# Need a pulley tensioner



## Guerrero (Oct 21, 2002)

I haven't search much for this but I'm looking for the pulley tensioner, only the screw and the nut.
I called the dealer and they told me that I need it to buy the whole part (over $60)
Autoparts that I called, don't have it.

Where can I find this part?

Thanks


----------



## Slurppie (Oct 15, 2002)

Send a PM to Hardcore. What happened for you to need a pulley tensioner?


----------



## Ruben (Oct 15, 2002)

A little bird told me that he busted it installing his UDP...


----------



## Guerrero (Oct 21, 2002)

OhTwoAltimaSE said:


> *A little bird told me that he busted it installing his UDP...  *


You're damn right, I finished the install without it, the belt has the right tension, but still, I drove the car from the shop to the house and is been there since then. I'm loking for that sh**t so I can enjoy my new mod.

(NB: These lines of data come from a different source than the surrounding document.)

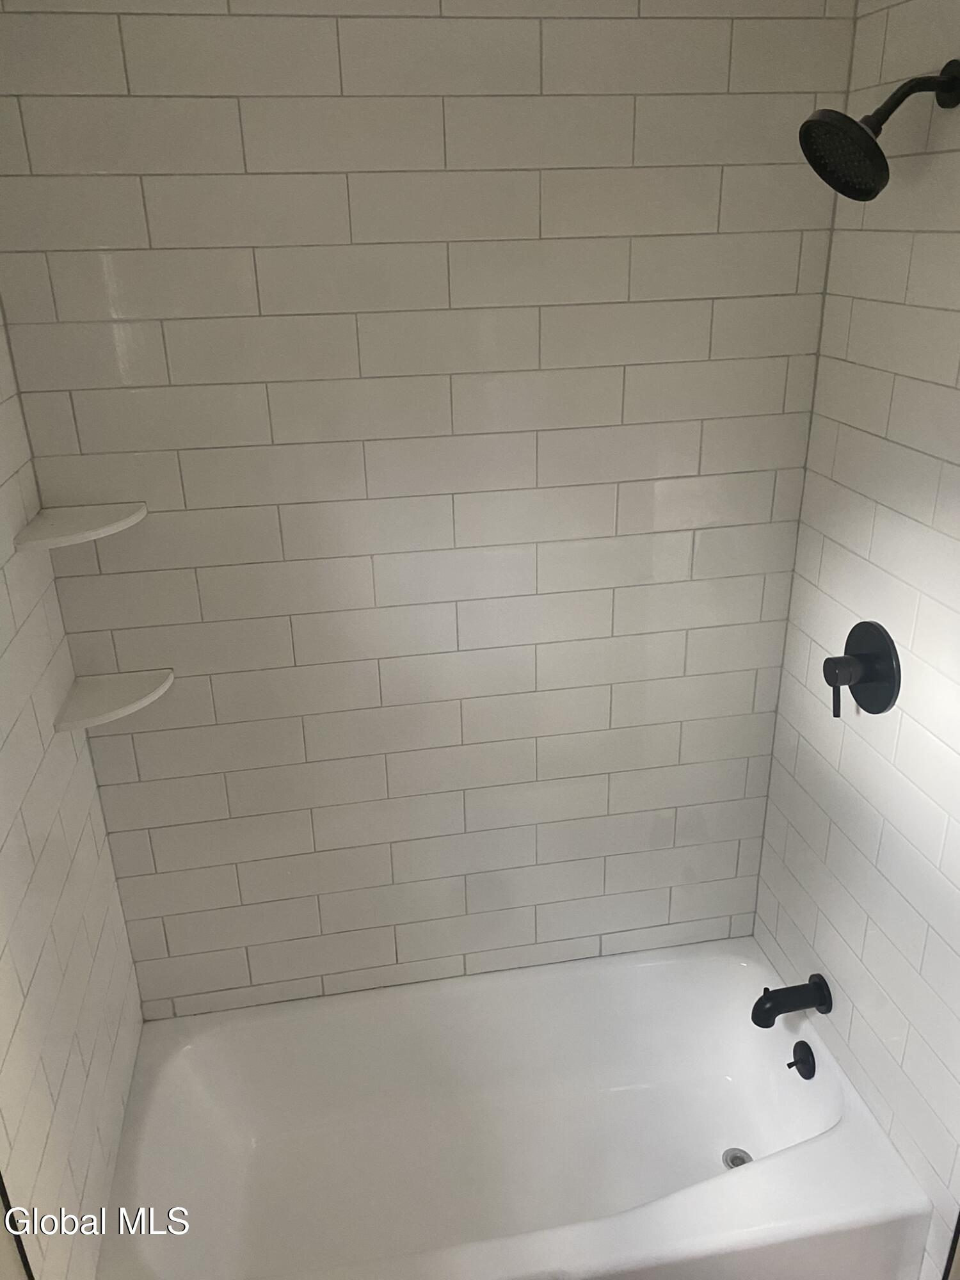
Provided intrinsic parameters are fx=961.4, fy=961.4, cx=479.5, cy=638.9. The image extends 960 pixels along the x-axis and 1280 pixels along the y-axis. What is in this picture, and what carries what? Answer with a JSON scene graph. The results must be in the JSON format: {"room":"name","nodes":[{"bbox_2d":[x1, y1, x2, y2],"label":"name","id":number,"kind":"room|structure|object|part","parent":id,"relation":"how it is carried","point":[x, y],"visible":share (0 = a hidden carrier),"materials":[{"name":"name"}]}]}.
{"room":"bathroom","nodes":[
{"label":"bathroom","id":0,"kind":"room"},
{"bbox_2d":[0,297,147,1279],"label":"left wall","id":1,"kind":"structure","parent":0,"point":[14,749],"materials":[{"name":"white tile"}]},
{"bbox_2d":[0,1173,34,1279],"label":"metal trim","id":2,"kind":"structure","parent":1,"relation":"attached to","point":[1,1184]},
{"bbox_2d":[51,668,175,732],"label":"lower corner shelf","id":3,"kind":"object","parent":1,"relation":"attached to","point":[101,697],"visible":0.97,"materials":[{"name":"white"}]},
{"bbox_2d":[0,0,857,1018],"label":"back wall","id":4,"kind":"structure","parent":0,"point":[360,25],"materials":[{"name":"white tile"}]},
{"bbox_2d":[14,501,146,549],"label":"upper corner shelf","id":5,"kind":"object","parent":4,"relation":"attached to","point":[82,520],"visible":0.98,"materials":[{"name":"white"}]},
{"bbox_2d":[89,936,930,1279],"label":"bathtub","id":6,"kind":"object","parent":4,"relation":"attached to","point":[763,1036],"visible":0.98,"materials":[{"name":"white ceramic"}]},
{"bbox_2d":[721,1146,752,1168],"label":"drain","id":7,"kind":"object","parent":6,"relation":"in","point":[739,1157],"visible":0.48,"materials":[{"name":"silver metal"}]},
{"bbox_2d":[786,1040,816,1078],"label":"overflow drain","id":8,"kind":"object","parent":6,"relation":"attached to","point":[795,1052],"visible":0.97,"materials":[{"name":"black metal"}]},
{"bbox_2d":[752,0,959,1276],"label":"right wall","id":9,"kind":"structure","parent":0,"point":[955,407],"materials":[{"name":"white tile"}]},
{"bbox_2d":[751,973,832,1027],"label":"tub spout","id":10,"kind":"object","parent":9,"relation":"attached to","point":[758,1009],"visible":0.98,"materials":[{"name":"black metal"}]},
{"bbox_2d":[823,621,901,718],"label":"shower valve","id":11,"kind":"object","parent":9,"relation":"attached to","point":[861,678],"visible":0.98,"materials":[{"name":"black metal"}]},
{"label":"lever handle","id":12,"kind":"part","parent":11,"relation":"part of","materials":[{"name":"black metal"}]},
{"bbox_2d":[799,60,959,201],"label":"shower head","id":13,"kind":"object","parent":9,"relation":"attached to","point":[861,130],"visible":0.99},
{"bbox_2d":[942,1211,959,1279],"label":"tile trim","id":14,"kind":"structure","parent":9,"relation":"attached to","point":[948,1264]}
]}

Thanks Slurppie, I'm going to send him a pm now.


----------



## Hardcore (Oct 16, 2002)

Looks to me like it comes in pieces. Check your PM


----------



## Guerrero (Oct 21, 2002)

Still looking for the dawn screw and nut....
What does the tensioner do, other than tension the belt?

I tensioned the belt, having a friend pushing down in the little pulley  between the crank pulley and the alternator. Then I tighted the screw. 
I can drive like that, (no screw or nut  ) but I'm afraid that my belt will come out.

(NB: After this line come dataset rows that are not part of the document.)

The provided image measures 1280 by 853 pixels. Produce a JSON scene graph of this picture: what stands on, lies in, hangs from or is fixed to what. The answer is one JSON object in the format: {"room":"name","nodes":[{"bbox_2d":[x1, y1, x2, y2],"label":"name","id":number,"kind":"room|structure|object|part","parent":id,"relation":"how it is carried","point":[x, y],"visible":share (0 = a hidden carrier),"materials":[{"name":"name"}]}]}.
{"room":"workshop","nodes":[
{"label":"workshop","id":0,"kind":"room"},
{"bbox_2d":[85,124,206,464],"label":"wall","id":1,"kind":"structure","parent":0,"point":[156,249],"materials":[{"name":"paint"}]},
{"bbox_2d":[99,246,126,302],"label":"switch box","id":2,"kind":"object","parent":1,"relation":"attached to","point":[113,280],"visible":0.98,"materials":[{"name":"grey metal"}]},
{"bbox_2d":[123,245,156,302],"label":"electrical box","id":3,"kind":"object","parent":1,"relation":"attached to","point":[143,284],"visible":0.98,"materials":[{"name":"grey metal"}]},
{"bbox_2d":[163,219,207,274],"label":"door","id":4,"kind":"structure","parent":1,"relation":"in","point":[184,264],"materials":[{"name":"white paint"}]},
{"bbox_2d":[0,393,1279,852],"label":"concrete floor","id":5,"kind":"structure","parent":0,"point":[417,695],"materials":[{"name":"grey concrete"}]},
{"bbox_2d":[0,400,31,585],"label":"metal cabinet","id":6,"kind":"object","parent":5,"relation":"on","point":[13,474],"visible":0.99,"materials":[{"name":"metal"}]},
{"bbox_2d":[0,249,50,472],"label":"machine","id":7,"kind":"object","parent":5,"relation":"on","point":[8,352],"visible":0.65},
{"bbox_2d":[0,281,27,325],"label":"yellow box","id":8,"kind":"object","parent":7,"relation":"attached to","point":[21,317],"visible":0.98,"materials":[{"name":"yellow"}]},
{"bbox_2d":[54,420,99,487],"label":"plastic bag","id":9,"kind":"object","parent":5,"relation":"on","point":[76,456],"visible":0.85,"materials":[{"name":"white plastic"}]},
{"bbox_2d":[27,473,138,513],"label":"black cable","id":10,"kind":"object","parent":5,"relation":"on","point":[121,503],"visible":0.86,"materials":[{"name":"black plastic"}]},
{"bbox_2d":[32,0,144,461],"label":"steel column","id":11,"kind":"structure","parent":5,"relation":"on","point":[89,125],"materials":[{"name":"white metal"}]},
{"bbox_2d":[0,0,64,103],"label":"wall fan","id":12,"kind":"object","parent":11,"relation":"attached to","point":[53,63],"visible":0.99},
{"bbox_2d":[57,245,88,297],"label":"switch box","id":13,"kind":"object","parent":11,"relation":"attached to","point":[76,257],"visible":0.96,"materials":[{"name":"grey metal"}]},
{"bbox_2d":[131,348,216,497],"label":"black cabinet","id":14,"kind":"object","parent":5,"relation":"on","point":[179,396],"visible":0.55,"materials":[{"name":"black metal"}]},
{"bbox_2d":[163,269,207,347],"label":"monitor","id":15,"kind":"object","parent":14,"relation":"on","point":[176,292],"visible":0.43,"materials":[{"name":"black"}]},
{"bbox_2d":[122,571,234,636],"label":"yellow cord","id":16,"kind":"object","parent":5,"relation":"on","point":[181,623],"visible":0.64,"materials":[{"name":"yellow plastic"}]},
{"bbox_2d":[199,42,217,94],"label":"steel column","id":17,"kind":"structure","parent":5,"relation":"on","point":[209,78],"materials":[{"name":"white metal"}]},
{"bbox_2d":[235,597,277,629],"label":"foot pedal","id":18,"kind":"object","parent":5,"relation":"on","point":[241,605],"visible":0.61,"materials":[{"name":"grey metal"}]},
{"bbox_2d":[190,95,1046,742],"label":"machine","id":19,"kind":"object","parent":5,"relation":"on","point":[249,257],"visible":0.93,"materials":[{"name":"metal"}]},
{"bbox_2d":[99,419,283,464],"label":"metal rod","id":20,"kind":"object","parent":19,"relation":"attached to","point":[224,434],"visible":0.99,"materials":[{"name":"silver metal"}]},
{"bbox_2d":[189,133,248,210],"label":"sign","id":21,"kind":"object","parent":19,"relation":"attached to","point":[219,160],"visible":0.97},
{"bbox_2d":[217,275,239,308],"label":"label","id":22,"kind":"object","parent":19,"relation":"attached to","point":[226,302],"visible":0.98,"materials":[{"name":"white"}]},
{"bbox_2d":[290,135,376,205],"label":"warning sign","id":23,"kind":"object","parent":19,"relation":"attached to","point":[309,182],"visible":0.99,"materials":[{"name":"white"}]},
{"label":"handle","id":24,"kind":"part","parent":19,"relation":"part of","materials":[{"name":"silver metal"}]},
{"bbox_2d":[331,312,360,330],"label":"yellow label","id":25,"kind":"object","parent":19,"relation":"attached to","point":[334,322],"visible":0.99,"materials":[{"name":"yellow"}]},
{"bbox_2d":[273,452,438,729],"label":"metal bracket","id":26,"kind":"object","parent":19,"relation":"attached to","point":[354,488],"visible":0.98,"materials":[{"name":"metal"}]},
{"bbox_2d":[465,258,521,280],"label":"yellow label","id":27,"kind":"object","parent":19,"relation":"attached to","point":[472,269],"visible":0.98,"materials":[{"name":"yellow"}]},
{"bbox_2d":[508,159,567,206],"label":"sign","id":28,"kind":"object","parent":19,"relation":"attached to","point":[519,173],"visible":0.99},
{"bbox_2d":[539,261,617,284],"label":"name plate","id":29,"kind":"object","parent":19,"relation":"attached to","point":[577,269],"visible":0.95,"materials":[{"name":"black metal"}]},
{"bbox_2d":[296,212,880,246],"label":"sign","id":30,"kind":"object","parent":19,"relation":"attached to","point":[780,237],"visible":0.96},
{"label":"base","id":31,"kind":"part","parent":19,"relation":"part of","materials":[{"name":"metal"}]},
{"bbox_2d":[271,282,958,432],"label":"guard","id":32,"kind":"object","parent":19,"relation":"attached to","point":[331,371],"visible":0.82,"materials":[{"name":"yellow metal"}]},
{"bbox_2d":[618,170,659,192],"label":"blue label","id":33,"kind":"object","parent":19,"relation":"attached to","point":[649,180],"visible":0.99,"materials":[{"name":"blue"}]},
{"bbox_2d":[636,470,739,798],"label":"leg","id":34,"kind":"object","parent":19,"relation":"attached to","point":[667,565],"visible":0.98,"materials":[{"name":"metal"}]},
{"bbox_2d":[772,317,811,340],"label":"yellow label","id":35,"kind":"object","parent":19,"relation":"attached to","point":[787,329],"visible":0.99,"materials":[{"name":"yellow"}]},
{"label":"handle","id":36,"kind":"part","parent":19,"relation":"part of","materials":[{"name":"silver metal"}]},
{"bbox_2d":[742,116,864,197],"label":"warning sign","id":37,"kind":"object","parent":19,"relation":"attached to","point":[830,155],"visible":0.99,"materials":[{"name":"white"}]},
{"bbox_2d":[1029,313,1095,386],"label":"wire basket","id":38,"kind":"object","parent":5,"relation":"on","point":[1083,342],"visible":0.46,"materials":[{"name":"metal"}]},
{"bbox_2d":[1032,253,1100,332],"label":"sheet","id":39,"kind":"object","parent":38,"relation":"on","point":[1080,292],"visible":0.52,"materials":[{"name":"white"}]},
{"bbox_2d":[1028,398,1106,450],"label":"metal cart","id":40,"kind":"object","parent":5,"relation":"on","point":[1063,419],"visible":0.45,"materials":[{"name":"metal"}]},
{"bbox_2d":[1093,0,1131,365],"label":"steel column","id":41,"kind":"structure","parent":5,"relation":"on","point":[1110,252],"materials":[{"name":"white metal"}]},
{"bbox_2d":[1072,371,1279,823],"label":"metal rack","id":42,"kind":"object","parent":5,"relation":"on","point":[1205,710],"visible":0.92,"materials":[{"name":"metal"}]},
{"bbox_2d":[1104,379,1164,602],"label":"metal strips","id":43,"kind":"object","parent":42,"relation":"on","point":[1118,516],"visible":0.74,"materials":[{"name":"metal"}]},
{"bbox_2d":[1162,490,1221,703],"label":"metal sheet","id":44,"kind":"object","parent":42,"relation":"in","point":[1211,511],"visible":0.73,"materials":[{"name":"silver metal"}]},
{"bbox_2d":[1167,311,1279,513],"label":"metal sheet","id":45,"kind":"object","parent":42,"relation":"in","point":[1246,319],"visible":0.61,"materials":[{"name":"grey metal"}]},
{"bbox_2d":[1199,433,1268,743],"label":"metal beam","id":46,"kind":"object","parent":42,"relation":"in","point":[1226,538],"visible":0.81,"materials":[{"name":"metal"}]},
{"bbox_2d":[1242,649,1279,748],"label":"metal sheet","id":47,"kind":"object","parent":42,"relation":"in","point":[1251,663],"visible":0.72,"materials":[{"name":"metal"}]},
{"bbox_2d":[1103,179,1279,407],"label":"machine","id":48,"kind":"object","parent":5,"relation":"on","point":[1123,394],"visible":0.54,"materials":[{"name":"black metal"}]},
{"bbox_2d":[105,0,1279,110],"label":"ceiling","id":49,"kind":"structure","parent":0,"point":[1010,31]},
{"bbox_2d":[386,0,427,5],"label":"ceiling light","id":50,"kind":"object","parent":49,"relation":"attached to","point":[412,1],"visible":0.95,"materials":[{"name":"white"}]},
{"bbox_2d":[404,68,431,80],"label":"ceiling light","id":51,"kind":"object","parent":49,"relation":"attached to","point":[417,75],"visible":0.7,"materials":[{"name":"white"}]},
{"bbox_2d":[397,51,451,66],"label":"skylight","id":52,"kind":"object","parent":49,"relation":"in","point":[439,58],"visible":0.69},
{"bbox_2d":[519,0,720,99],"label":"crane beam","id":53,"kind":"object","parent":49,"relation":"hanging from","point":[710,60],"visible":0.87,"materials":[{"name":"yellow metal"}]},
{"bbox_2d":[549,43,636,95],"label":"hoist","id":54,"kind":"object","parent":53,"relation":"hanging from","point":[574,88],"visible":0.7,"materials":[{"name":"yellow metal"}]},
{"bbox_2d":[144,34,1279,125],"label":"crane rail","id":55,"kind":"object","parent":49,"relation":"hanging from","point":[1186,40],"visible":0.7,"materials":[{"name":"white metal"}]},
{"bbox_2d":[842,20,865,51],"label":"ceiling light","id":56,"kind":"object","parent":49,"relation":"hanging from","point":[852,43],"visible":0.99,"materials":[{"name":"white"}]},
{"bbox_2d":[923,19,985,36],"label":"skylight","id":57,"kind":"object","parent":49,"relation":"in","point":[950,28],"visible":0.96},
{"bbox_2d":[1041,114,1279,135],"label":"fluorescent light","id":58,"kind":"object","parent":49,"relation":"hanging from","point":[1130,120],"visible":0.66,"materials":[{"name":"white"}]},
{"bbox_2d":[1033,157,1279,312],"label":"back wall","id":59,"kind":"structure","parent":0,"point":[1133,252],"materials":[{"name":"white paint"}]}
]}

What do you think, is it save to drive like that?


----------



## Hardcore (Oct 16, 2002)

Guerrero said:


> *Still looking for the dawn screw and nut....
> What does the tensioner do, other than tension the belt?
> 
> I tensioned the belt, having a friend pushing down in the little pulley  between the crank pulley and the alternator. Then I tighted the screw.
> ...


 I got pieces comming for this, when they hit I'll take a look and see what's what.


----------



## Ruben (Oct 15, 2002)

Guerrero said:


> *Still looking for the dawn screw and nut....
> What does the tensioner do, other than tension the belt?
> 
> I tensioned the belt, having a friend pushing down in the little pulley  between the crank pulley and the alternator. Then I tighted the screw.
> *


Can you get to the tensioner from above? My belts squeek a little, so I need a small adjustment.


----------



## Guerrero (Oct 21, 2002)

OhTwoAltimaSE said:


> *Can you get to the tensioner from above? My belts squeek a little, so I need a small adjustment. *


For the one I broke, yes.
But for the one of the PS, no.


----------



## Ruben (Oct 15, 2002)

OK, thanks

I saw the pics, but I couldn't tell from what angle they were taken.


----------



## Guerrero (Oct 21, 2002)

Hardcore said:


> *I got pieces comming for this, when they hit I'll take a look and see what's what. *


Thanks


----------



## Hardcore (Oct 16, 2002)

Guerrero said:


> *Thanks *


 Well it came in, the only way to get the bolt is to buy the whole thing. The other dealer you talked to was right, I gave it a try though. $32.46 is what I'll sell it to you for if you can't find a better deal. Also it looks like a one application part. So I can't match anything up to it.


----------



## Guest (Dec 4, 2002)

if i want to install my own UDP, what tools do i need. and who do i talk to for a complete write up???


----------



## Slurppie (Oct 15, 2002)

totalycrazy said:


> *if i want to install my own UDP, what tools do i need. and who do i talk to for a complete write up??? *



You can go talk to rs20r2d2c3p0 or what ever his name is that did the install in 20min


----------



## Hardcore (Oct 16, 2002)

rs20r2d2c3p0?


----------



## Guerrero (Oct 21, 2002)

totalycrazy said:


> *if i want to install my own UDP, what tools do i need. and who do i talk to for a complete write up??? *


I would not recomend you to install it yourself, if you don't have the tools, it is a hard. I did it and my st***d as* broke the tensioner, It have been about three weeks, that I haven't been able to drive my car because of this.


----------